Municipal bonds (http://www.geocities.com/petegersb/MunicipalBonds.GIF ) dropped steeply enough during last week to turn the intermediate trend downward as I anticipated. I suppose there is a fear that some states, such as California, will go broke before their cut of the federal bailout money arrives. Republicans, who added nearly $5 trillion to our national debt during the last 8 years, when it was unnecessary, are suddenly waving the fiscal responsibility flag now that we need the government to step in.

 

Crude oil (http://www.geocities.com/petegersb/CrudeOil.GIF ) moved up sharply off of its test of the December low, and managed a close slightly above its 10-week moving average. If it can continue a little higher, as both short and intermediate composites suggest, it will exhibit higher short-term highs and lows for the first time since July. It looks like crude has completed a 9-month cycle double bottom.

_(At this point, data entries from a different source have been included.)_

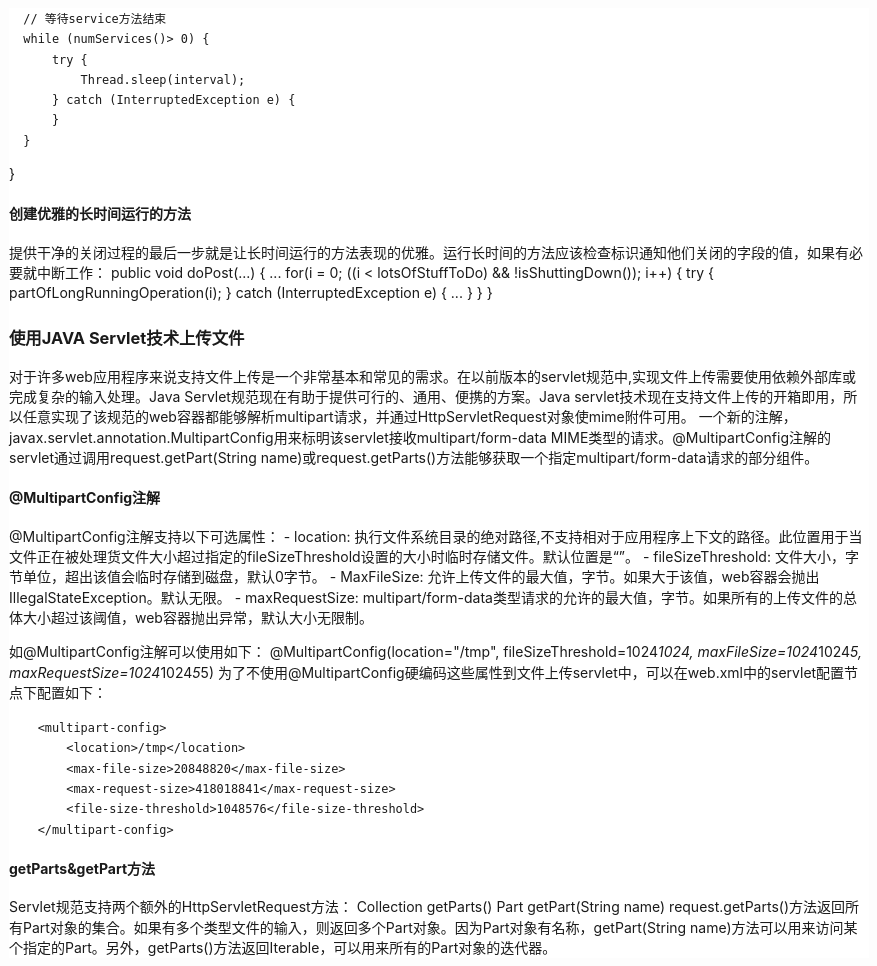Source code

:       // 等待service方法结束
      while (numServices()> 0) {
          try {
              Thread.sleep(interval);
          } catch (InterruptedException e) {
          }
      }
  }

#### 创建优雅的长时间运行的方法
  提供干净的关闭过程的最后一步就是让长时间运行的方法表现的优雅。运行长时间的方法应该检查标识通知他们关闭的字段的值，如果有必要就中断工作：
      public void doPost(...) {
          ...
          for(i = 0; ((i < lotsOfStuffToDo) &&
               !isShuttingDown()); i++) {
              try {
                  partOfLongRunningOperation(i);
              } catch (InterruptedException e) {
                  ...
              }
          }
      }
### 使用JAVA Servlet技术上传文件
对于许多web应用程序来说支持文件上传是一个非常基本和常见的需求。在以前版本的servlet规范中,实现文件上传需要使用依赖外部库或完成复杂的输入处理。Java Servlet规范现在有助于提供可行的、通用、便携的方案。Java servlet技术现在支持文件上传的开箱即用，所以任意实现了该规范的web容器都能够解析multipart请求，并通过HttpServletRequest对象使mime附件可用。
一个新的注解，javax.servlet.annotation.MultipartConfig用来标明该servlet接收multipart/form-data MIME类型的请求。@MultipartConfig注解的servlet通过调用request.getPart(String name)或request.getParts()方法能够获取一个指定multipart/form-data请求的部分组件。

#### @MultipartConfig注解
  @MultipartConfig注解支持以下可选属性：
    - location: 执行文件系统目录的绝对路径,不支持相对于应用程序上下文的路径。此位置用于当文件正在被处理货文件大小超过指定的fileSizeThreshold设置的大小时临时存储文件。默认位置是“”。
    - fileSizeThreshold: 文件大小，字节单位，超出该值会临时存储到磁盘，默认0字节。
    - MaxFileSize: 允许上传文件的最大值，字节。如果大于该值，web容器会抛出IllegalStateException。默认无限。
    - maxRequestSize: multipart/form-data类型请求的允许的最大值，字节。如果所有的上传文件的总体大小超过该阈值，web容器抛出异常，默认大小无限制。

如@MultipartConfig注解可以使用如下：
        @MultipartConfig(location="/tmp", fileSizeThreshold=1024*1024,
            maxFileSize=1024*1024*5, maxRequestSize=1024*1024*5*5)
为了不使用@MultipartConfig硬编码这些属性到文件上传servlet中，可以在web.xml中的servlet配置节点下配置如下：

        <multipart-config>
            <location>/tmp</location>
            <max-file-size>20848820</max-file-size>
            <max-request-size>418018841</max-request-size>
            <file-size-threshold>1048576</file-size-threshold>
        </multipart-config>

#### getParts&getPart方法
Servlet规范支持两个额外的HttpServletRequest方法：
        Collection<Part> getParts()
        Part getPart(String name)
request.getParts()方法返回所有Part对象的集合。如果有多个类型文件的输入，则返回多个Part对象。因为Part对象有名称，getPart(String name)方法可以用来访问某个指定的Part。另外，getParts()方法返回Iterable<Part>，可以用来所有的Part对象的迭代器。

Natural gas (http://www.geocities.com/petegersb/NaturalGas.GIF ) went the other direction, as expected. Its now challenging the 2006 low, where it too may be able form a 9-month bottom. At best it will take time.

 

Energy stocks (http://www.geocities.com/petegersb/EnergySPDR.GIF) were one of two winning sectors last week, but not by much. They closed right on their 10-week moving average, and show promise of moving a little higher next week. But a break above the early January high appears doubtful in the short term.

 

Gold (http://www.geocities.com/petegersb/GoldBullion.GIF) was the stellar performer last week, tacking on $60 to move to its highest level in nearly 4 months. The 10-wk cycle favors a continuing rally as the world debases its paper currencies, but the other cycles do not. I suspect the rally will stall this week at the Sept-Oct highs.

 

Gold Stocks (http://www.geocities.com/petegersb/GoldStocks.GIF ) followed the same pattern, and they face the same obstacle - plus a declining 9-month moving average slightly above current levels. The rally will probably stall this week.

 

The dollar (http://www.geocities.com/petegersb/Dollar.GIF) ignored downtrends in short cycles to extend the intermediate rally. Its now testing the November high. If it breaks that level, it will reach a three year high and I may have to concede that its in a bull market. But so far its not much different than the year-long rally we saw in 2005 that was only a respite in a continuing bear market. The simultaneous strength in gold and the dollar last week is quite unusual. It suggests that one of them is near a turning point. In the short term gold looks more promising, but in the intermediate term, the dollar appears to have the edge.